One of the central questions in Geometric Analysis is the
interplay between the curvature of the manifold and the spectrum
of an operator.
In this talk, we will be considering the Hodge Laplacian on
differential forms of any order $k$ in the Banach Space $L^p$. In
particular, under sufficient curvature conditions, it will be
demonstrated that the $L^p\,$ spectrum is independent of $p$ for
$1\!\leq\!p\!\leq\! \infty.$ The underlying space is a
$C^{\infty}$-smooth non-compact manifold $M^n$ with a lower bound
on its Ricci Curvature and the Weitzenb\"ock Tensor.

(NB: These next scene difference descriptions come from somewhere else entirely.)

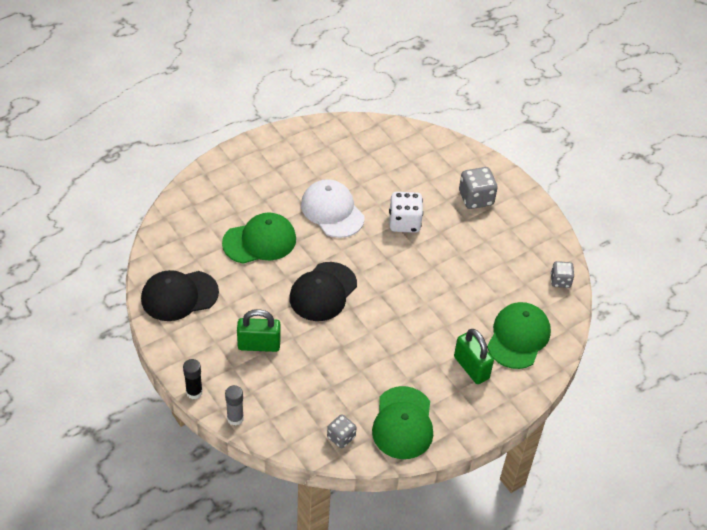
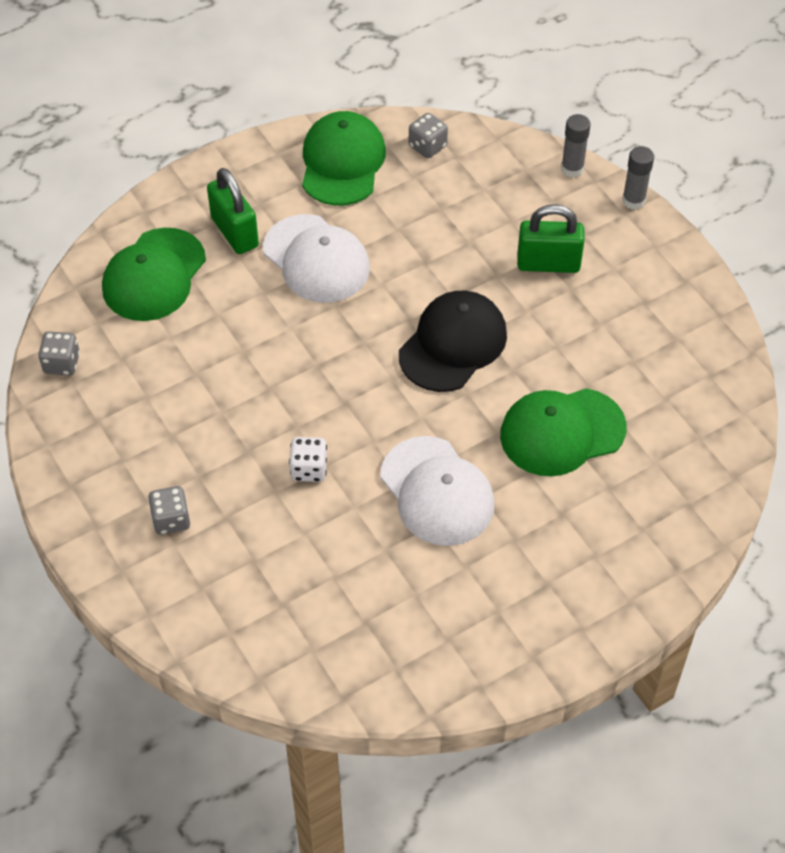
camera: 175 degrees left, 5 degrees up
black cap [141,270,219,321] -> none
black glue stick [183,359,203,399] -> grey glue stick [622,146,654,210]
white dice [389,192,423,233] -> white dice [289,437,327,482], size x0.63
grey dice [459,167,498,209] -> grey dice [148,486,190,535], size x0.63
none -> white cap [263,214,370,303]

The further
assumption on subexponential growth of the manifold is also
necessary. We will see that in the case of Hyperbolic space the
$L^p$ spectrum does in fact depend on $p.$
As an application, we will show that the spectrum of the Laplacian
on one-forms has no gaps on certain manifolds with a pole and on
manifolds that are in a warped product form. This will be done
under weaker curvature restrictions than what have been used
previously; it will be achieved by finding the $L^1$ spectrum of
the Laplacian.
Time permitting, we will take a short look at an alternative
method for finding the Gaussian Heat kernel bounds for the Hodge
Laplacian via Logarithmic Sobolev Inequalities. Such bounds are
necessary in the proof of the $L^p$ independence.